La consommation d’alcool baisse, notamment chez les jeunes, ce qui fragilise l’une des principales sources de financement du mouvement abertzale. Celui-ci doit s’adapter et réinventer son modèle de fête, faute de quoi il risque de perdre son indépendance.
Que se passera-t-il quand nous ne boirons plus ? Y aura-t-il à l’Aberri Eguna ou Herri Urrats des mètres linéaires de bar de kombucha ? Alors que la consommation d’alcool diminue aussi sûrement que le prix des matières premières augmente, c’est, au-delà d’un enjeu de santé publique, une vraie question stratégique pour l’indépendance du mouvement.
Patron, la bouteille est percée
La fête change. Et pour un mouvement dont le modèle économique s’est construit en toute indépendance grâce, notamment, à l’astucieux alliage du talo sec et de la bière fraîche, ne pas anticiper, c’est risquer de tituber. Bonne nouvelle pour notre espérance de vie (l’alcool est responsable de 41 000 décès par an) : la consommation d’alcool est en nette diminution. Depuis 30 ans, la part des adultes déclarant boire de l’alcool tous les jours a été divisée par trois. S’ils étaient 37% à affirmer ne pas consommer d’alcool chaque semaine, ils sont désormais 61%.

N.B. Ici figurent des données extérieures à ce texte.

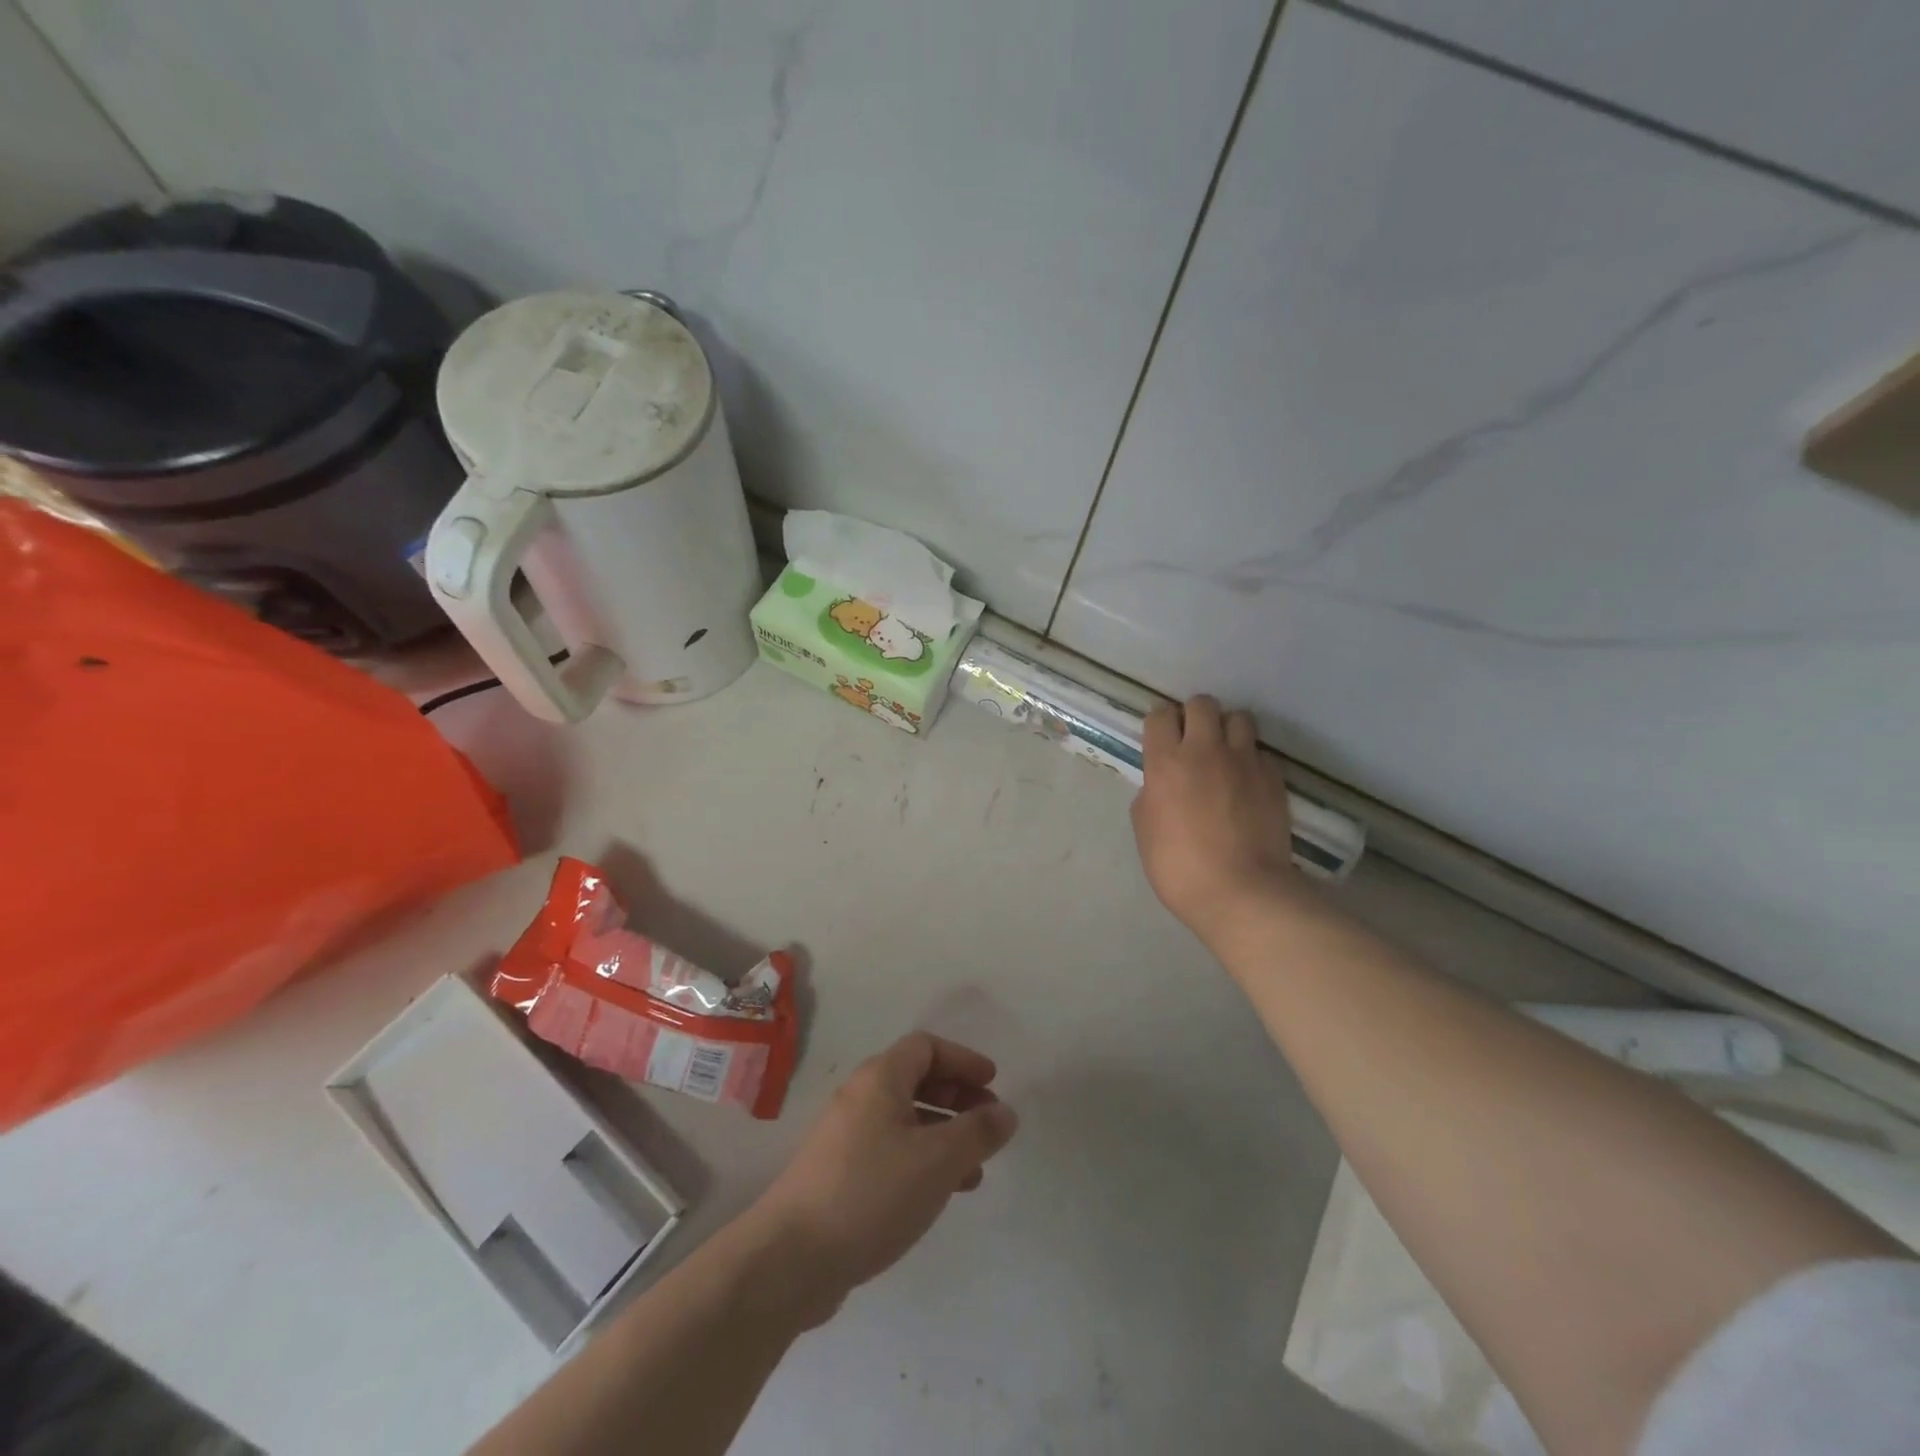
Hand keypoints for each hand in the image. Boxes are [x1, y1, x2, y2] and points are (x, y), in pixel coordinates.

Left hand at [751, 1034, 1017, 1325]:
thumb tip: (1005, 1112)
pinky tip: (940, 1193)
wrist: (791, 1259)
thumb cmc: (871, 1193)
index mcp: (880, 1079)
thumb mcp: (938, 1160)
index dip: (963, 1059)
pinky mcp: (839, 1175)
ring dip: (943, 1134)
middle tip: (988, 1123)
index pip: (926, 1047)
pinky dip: (921, 1160)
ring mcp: (845, 1137)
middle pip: (915, 1079)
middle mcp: (860, 1098)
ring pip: (905, 1120)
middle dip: (957, 1096)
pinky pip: (891, 1151)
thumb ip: (977, 1132)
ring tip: (975, 1167)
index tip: (993, 1083)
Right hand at [1132, 695, 1305, 940]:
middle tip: (1193, 741)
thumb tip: (1161, 785)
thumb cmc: (1179, 867)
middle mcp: (1205, 750)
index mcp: (1166, 763)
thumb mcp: (1145, 830)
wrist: (1241, 892)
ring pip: (1239, 717)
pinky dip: (1252, 760)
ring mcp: (1244, 761)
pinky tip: (1248, 782)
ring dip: (1228, 730)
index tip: (1161, 738)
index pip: (1160, 715)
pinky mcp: (1273, 777)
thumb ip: (1152, 795)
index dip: (1160, 723)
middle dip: (1195, 716)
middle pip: (1202, 704)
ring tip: (1225, 753)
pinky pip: (1261, 752)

C’est aussi du côté de la jeunesse que des changements significatifs s’observent. L’Observatoire français des drogues et des tendances addictives a montré en 2022 un désintérêt croissant de la jeunesse pour l’alcool : un jeune de 17 ans sur cinq a déclaré ne jamais avoir bu d’alcool de sa vie (soit cinq points de plus qu’en 2017). La part des jeunes ayant consommé de l’alcool au moins une fois en un mois a diminué de 12% entre 2017 et 2022.
Que se passera-t-il quand nous ne boirons plus ?
Y aura-t-il à l’Aberri Eguna ou à Herri Urrats
des mètres linéaires de bar de kombucha ?
L’alcool en soirée perd la cote. Probable que son chapelet d’effets secondaires, des comportements agressifs en passant par l’augmentation des violences sexuelles et une certaine vision masculiniste de la fête, n’y est pas pour rien. Le dry january, défi consistant à ne pas boire d’alcool au mois de janvier, quant à lui, fait de plus en plus d’adeptes. À bas le houblon, place au thé fermenté !
Qu’importe le flacon
Oui, mais voilà : le mouvement abertzale, qui a déployé une habileté exceptionnelle à développer ses projets malgré l’oppression qu’il subissait, s’est notamment appuyé sur les recettes tirées de l’événementiel. Organisation d’Herri Urrats pour financer les nouvelles infrastructures de Seaska, tenue quasi mensuelle d’événements populaires par les ikastola pour faire tourner leur modèle économique, en passant par toutes les fêtes de village aux gros événements de mobilisation de masse : la fête, et notamment le bar, est un substitut efficace à l’argent public.
Mais elle doit savoir se réinventer. Si la diminution de la consommation d’alcool va probablement dans le sens de l’histoire, le mouvement doit savoir s’y adapter, faute de voir son modèle économique – et donc son indépendance – fragilisés. La hausse des matières premières (que ce soit sur l’alcool, la nourriture ou l’énergie) ou les difficultés rencontrées par les artistes qui ont moins de souplesse pour faire des cachets militants, s’ajoutent à la tendance croissante à plus de sobriété. Pourtant, le risque de plus en plus réel d’arrivée du Rassemblement national au pouvoir, synonyme de coupes encore plus drastiques pour les associations, le secteur culturel ou l’euskara, nous impose d’entretenir et cultiver cette capacité d’auto-organisation et d’autonomie de financement.
Bière sans alcool à la tireuse, droits d’entrée quand cela s’y prête, concours de cuisine pour diminuer les coûts de restauration, mais aussi autres formes de mobilisation comme les vide-greniers, les kermesses ou les karaokés : c’est probablement de notre capacité de diversification que viendra la solution. Qu’importe le flacon, pourvu qu’on ait l’ivresse de la lutte.

Intéressant point de vue, et lire dans le même numéro celui d’Elise Dilet sur la consommation de viande nous amène à élargir le champ: viande et alcool sont aussi des marqueurs d’une certaine masculinité ostentatoire, qui à la fois prétend que manger moins de viande affaiblit le corps (ce qui serait tacitement acceptable pour une femme mais pas pour un homme), et qui valorise positivement chez un homme (mais plutôt négativement chez une femme) le fait de « tenir » l’alcool.
Je n’aurais rien contre des mètres linéaires de konbutxa (à condition qu’il soit local) à Herri Urrats, ni contre du houmous, de la crème de haricot Tolosa ou du piment Gernika frit dans le talo. Diversité agricole vaut mieux que normativité consommatrice.